Along with the red carpet, Oscar Night America will include a silent auction benefiting the theater. Hosting the event will be Bobby Rich from KMXZ FM 94.9, aka MIXfm, and Tammy Vo from KGUN Channel 9 news.
So, grab your sequenced dress or your tuxedo, and get ready for the red-carpet treatment. Tickets for the general public start at $25 and can be purchased at the Fox Web site. --L.L.
Spring is approaching, and in many cities around the world, that means parades and masquerades. It is the season of rebirth--and the season of Carnaval.
To catch a fine Carnaval celebration, you need not fly to Brazil's Rio Carnaval, or take the train to Mardi Gras in New Orleans; you can just walk down to Armory Park for Tucson's second-annual Carnaval.
"It should be a fun event, whether you like the music or the food," says Cliff Berrien, the event organizer and artistic director for Batucaxé, a local drum and dance group who will perform throughout the day. "There will be a mini craft fair and things like that--things that should be fun for the whole family."
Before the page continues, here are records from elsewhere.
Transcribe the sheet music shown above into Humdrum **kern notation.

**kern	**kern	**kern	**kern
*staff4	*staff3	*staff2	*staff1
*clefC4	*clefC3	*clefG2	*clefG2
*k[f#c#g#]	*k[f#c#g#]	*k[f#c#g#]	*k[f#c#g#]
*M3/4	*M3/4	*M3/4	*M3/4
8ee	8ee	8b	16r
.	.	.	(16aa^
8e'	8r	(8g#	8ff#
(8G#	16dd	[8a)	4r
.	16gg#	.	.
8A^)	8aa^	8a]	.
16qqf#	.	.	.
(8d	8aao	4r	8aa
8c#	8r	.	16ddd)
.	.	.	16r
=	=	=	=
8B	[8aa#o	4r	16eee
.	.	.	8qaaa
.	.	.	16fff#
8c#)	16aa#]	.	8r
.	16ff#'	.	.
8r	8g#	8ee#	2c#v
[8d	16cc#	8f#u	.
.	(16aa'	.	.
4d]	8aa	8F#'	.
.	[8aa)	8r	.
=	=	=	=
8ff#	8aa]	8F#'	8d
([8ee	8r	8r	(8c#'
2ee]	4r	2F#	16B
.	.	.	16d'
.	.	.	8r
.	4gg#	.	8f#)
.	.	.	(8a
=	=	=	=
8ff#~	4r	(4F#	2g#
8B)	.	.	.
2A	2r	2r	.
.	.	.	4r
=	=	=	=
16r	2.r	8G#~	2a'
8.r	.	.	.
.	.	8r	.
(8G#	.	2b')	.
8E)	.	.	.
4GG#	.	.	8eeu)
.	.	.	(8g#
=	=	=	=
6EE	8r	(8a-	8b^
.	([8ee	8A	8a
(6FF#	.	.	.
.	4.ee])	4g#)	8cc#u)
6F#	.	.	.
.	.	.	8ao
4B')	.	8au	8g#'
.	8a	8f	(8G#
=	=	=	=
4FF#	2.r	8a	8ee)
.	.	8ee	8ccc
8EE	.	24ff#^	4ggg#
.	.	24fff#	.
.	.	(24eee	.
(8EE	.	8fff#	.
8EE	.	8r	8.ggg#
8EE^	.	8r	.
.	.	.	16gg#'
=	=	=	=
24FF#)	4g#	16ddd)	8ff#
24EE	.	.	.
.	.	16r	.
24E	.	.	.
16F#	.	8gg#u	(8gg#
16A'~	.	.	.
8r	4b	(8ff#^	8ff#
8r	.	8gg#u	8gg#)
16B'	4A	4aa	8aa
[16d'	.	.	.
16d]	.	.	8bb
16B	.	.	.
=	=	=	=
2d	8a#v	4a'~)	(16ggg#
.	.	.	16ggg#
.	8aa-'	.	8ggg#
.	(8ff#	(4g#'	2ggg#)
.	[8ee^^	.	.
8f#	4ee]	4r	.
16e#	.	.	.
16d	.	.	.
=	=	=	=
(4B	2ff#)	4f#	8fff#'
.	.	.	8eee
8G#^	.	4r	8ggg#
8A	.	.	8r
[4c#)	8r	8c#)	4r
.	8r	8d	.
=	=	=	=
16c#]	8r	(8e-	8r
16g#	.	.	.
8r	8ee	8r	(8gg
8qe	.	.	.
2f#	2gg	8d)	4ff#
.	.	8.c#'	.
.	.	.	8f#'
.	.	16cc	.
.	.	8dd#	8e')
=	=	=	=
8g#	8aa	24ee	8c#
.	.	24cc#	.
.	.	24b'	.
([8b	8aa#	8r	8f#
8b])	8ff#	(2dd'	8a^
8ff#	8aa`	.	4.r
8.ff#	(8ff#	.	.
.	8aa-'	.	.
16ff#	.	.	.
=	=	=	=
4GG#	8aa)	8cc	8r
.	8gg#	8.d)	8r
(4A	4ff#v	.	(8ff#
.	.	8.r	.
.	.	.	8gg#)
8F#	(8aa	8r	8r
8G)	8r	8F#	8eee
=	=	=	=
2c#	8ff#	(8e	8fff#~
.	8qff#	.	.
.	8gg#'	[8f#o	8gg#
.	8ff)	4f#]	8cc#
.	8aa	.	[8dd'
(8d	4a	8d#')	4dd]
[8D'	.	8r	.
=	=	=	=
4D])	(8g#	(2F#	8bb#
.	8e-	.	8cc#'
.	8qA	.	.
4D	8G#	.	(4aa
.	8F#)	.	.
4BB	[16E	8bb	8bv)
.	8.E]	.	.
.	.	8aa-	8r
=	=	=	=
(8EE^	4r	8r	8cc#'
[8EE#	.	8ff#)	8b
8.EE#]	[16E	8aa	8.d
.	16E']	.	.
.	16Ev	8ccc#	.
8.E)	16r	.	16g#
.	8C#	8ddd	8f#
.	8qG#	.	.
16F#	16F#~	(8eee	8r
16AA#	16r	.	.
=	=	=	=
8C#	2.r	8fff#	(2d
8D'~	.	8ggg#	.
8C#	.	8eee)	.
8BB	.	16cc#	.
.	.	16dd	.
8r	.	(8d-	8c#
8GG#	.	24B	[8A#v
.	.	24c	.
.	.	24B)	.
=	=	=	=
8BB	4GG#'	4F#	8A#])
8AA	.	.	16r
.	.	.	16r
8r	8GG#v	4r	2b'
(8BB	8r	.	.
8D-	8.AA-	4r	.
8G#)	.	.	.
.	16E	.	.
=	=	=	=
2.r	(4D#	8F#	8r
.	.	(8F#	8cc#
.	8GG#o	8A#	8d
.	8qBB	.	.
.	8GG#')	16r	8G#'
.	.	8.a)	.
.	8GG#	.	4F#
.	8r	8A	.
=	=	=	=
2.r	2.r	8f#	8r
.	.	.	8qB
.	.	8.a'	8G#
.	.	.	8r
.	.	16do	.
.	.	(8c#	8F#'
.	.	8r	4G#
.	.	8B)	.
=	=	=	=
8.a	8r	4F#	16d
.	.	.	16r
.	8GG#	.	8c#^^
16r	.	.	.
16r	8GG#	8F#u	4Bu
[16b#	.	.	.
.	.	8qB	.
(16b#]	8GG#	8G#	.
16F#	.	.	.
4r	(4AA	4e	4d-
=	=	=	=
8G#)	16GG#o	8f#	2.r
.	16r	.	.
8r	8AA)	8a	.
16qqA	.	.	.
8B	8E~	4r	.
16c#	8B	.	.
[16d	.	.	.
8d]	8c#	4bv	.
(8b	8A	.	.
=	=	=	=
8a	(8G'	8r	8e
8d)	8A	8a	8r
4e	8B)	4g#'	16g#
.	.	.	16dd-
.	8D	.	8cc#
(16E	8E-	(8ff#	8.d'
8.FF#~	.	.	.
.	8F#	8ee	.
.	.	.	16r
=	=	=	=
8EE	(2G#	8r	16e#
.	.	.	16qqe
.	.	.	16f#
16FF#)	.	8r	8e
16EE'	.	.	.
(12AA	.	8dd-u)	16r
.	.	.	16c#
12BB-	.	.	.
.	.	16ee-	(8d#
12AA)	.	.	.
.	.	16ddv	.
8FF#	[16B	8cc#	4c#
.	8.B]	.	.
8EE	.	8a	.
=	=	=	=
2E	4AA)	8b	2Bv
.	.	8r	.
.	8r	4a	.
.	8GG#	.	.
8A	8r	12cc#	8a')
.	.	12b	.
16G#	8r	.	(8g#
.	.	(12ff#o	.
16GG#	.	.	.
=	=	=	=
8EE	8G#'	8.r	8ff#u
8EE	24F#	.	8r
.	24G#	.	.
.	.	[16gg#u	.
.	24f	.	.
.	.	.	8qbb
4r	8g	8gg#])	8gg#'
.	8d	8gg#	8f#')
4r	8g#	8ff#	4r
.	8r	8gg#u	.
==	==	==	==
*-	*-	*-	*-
Tucson's Carnaval celebration will feature a parade at noon, lots of dancing and drumming, and performances from some of Tucson's most notable performance artists, including pyrotechnics-theater troupe Flam Chen, and Japanese ensemble-drumming group Odaiko Sonora.
Berrien cites other Tucson festivals, like Tucson Meet Yourself, while speaking about his hopes for the future of Tucson Carnaval.
"For me, it was a wakeup call in that I didn't realize Tucson was as diverse as it is until I went to that. ... That was cool. We want our event to be something like that, except our focus is on the celebration and on the fact that almost all cultures have a spring celebration."
The family-friendly Carnaval kicked off last year in front of an "awesome but very, very small" audience, Berrien says, adding that he hopes the event will grow into a must-do event marking the arrival of spring in the Sonoran Desert, like the Dia de los Muertos festival marks the arrival of autumn.
"It's part of our heritage as human beings on this planet," Berrien says about spring. "For a long time, there have been spring celebrations of some type, something like carnival." --H.S.
Mardi Gras is practically a synonym for "splurge"--and you can splurge to your heart's content on behalf of a good cause, thanks to the annual KXCI Mardi Gras Party.
Black Leather Zydeco will kick off the party with live music that event coordinator Randy Peterson describes as "fun dance music with a traditional New Orleans sound." Peterson says the local band has performed for various KXCI events and "always starts the show on the right foot."
Explains Peterson: "Zydeco music is extremely popular in New Orleans, and with Black Leather Zydeco, we hope to provide our guests with an authentic Mardi Gras experience."
Taking the stage next will be the Carnivaleros, "another local group that mixes Cajun and zydeco music while also incorporating a border-type feel to it," says Peterson.
Of course, a night of dancing would not be complete without great food and drinks (available for purchase), which will also take center stage at KCXI's Mardi Gras Party.
All proceeds from the event will go directly to KXCI FM 91.3.
"KXCI is community radio, which is commercial-free and completely listener-supported," Peterson says.
For this year's party, Peterson says, ticket prices have been cut in half compared to previous years: They're only $8 in advance, or $10 at the door.
"We are aware of the economic squeeze, and we still want people to go out and have fun, so we are trying to make it an affordable event," Peterson says.
Party-goers can purchase advance tickets for the 21-and-older event at KXCI (220 S. Fourth Ave.) or at the KXCI Web site. --L.L.